Quonset huts first housed WWII soldiers, then civilians

The former Chuck Wagon Cafe, Third Street and North Avenue, was constructed from a Quonset hut and advertised as a tourist rendezvous. It had two dining rooms: the Gun Room and the Lariat Room.

Over the years, the Quonset hut, which made its debut as a military building during World War II, has been one of the best examples of re-use of a building. It could be the poster child for historic preservation of buildings.

First, a little Quonset hut history.

“Quonset” is an American Indian word meaning “small, long place.”

In 1941, the U.S. Navy commissioned the George A. Fuller construction company to design a lightweight, prefabricated building that could be assembled and re-assembled quickly.

The huts were first manufactured in Quonset Point, R.I., hence their name.

The military had many uses for these huts: showers/latrines, dental offices, isolation wards, housing, bakeries and offices, among others. During World War II, there were 170,000 such huts manufactured.

The arched steel frame was sided with corrugated steel sheets. The two ends were covered with plywood, with openings for doors and windows. The interior was insulated and had pressed wood lining and a wood floor.

In Grand Junction, the huts were used during the war for the Manhattan Project District at the Atomic Energy Compound. The site is now the location of the Department of Energy and the Business Incubator Center. There also were a number of huts between Grand Junction and Palisade used by the military to house German prisoners of war.

According to the publication “The Army and The Atomic Energy Program, 1945–1947,”  Col. Elmer E. Kirkpatrick Jr. had to assure then-Sen. Edwin C. Johnson of Colorado that veterans would be given priority on equipment sold in Grand Junction when the military disposed of surplus materials.

YOUR OBJECTIVE – Copy the article on Quonset huts above in full, word for word, with nothing changed.

DATASET EXCERPT –
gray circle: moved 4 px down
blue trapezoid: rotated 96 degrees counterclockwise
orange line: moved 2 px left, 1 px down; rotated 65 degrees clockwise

EXERCISE RESULT –
Quonset huts first housed WWII soldiers, then civilians

The former Chuck Wagon Cafe, Third Street and North Avenue, was constructed from a Quonset hut and advertised as a tourist rendezvous. It had two dining rooms: the Gun Room and the Lariat Room.

Over the years, the Quonset hut, which made its debut as a military building during World War II, has been one of the best examples of re-use of a building. It could be the poster child for historic preservation of buildings.

First, a little Quonset hut history.

“Quonset” is an American Indian word meaning “small, long place.”

In 1941, the U.S. Navy commissioned the George A. Fuller construction company to design a lightweight, prefabricated building that could be assembled and re-assembled quickly.

The huts were first manufactured in Quonset Point, R.I., hence their name.

The military had many uses for these huts: showers/latrines, dental offices, isolation wards, housing, bakeries and offices, among others. During World War II, there were 170,000 such huts manufactured.

The arched steel frame was sided with corrugated steel sheets. The two ends were covered with plywood, with openings for doors and windows. The interior was insulated and had pressed wood lining and a wood floor.

In Grand Junction, the huts were used during the war for the Manhattan Project District at the Atomic Energy Compound. The site is now the location of the Department of Energy and the Business Incubator Center. There also were a number of huts between Grand Junction and Palisade used by the military to house German prisoners of war.

According to the publication “The Army and The Atomic Energy Program, 1945–1947,”  Col. Elmer E. Kirkpatrick Jr. had to assure then-Sen. Edwin C. Johnson of Colorado that veterans would be given priority on equipment sold in Grand Junction when the military disposed of surplus materials.